Collected data
══════════

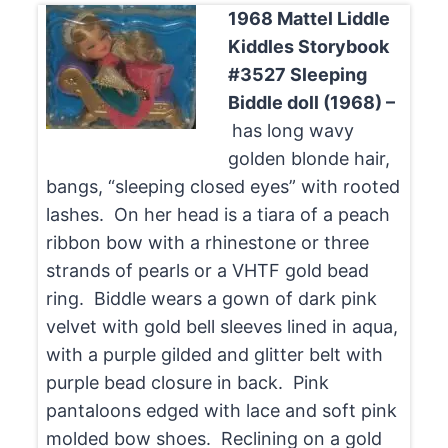
1968 Mattel Liddle
Kiddles Storybook
#3527 Sleeping
Biddle doll (1968) –
has long wavy
golden blonde hair,
bangs, “sleeping closed eyes” with rooted
lashes. On her head is a tiara of a peach
ribbon bow with a rhinestone or three
strands of pearls or a VHTF gold bead
ring. Biddle wears a gown of dark pink
velvet with gold bell sleeves lined in aqua,
with a purple gilded and glitter belt with
purple bead closure in back. Pink
pantaloons edged with lace and soft pink
molded bow shoes. Reclining on a gold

══════════

Nothing but the lines from the one containing "with a purple gilded and glitter belt with" to the end of the entries belongs in the answer, and each must match exactly.

with a purple gilded and glitter belt with
purple bead closure in back. Pink
pantaloons edged with lace and soft pink
molded bow shoes. Reclining on a gold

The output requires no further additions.